▸ Passage to read:
The next question comes from Chris O'Donnell with [Kaks] [ph] & Associates.
Please state your question.

- --------------------------------------------------------------------------------
CHRIS O DONNELL  - KAKS AND ASSOCIATES - ANALYST


Good morning, gentlemen. I'd like to add my congratulations on this
transaction.

- --------------------------------------------------------------------------------
JOSE ANTONIO FERNANDEZ  - FMX - CHAIRMAN OF THE BOARD AND CEO


Thanks.

- --------------------------------------------------------------------------------
CHRIS O DONNELL  - KAKS AND ASSOCIATES - ANALYST


My question has to do with the involvement of the Coca-Cola Company. You've
said in your prepared remarks that this transaction was initiated by
yourselves. When you did bring the Coca-Cola Company into the negotiations I
would like to know if you could detail the role they played?

▸ Stored data entries:
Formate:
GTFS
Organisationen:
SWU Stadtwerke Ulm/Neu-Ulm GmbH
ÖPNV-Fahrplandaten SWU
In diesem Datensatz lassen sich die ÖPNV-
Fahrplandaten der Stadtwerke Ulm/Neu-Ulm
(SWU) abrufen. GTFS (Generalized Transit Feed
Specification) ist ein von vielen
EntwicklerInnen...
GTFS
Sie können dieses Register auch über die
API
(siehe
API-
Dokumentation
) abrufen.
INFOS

▸ Description of the task: Write out the call transcript between "My question has" and "role they played?", inclusive, and swap "prepared remarks" for "opening remarks". This data was pulled from a different source.

▸ Written answer:
My question has to do with the involvement of the Coca-Cola Company. You've
said in your opening remarks that this transaction was initiated by
yourselves. When you did bring the Coca-Cola Company into the negotiations I
would like to know if you could detail the role they played?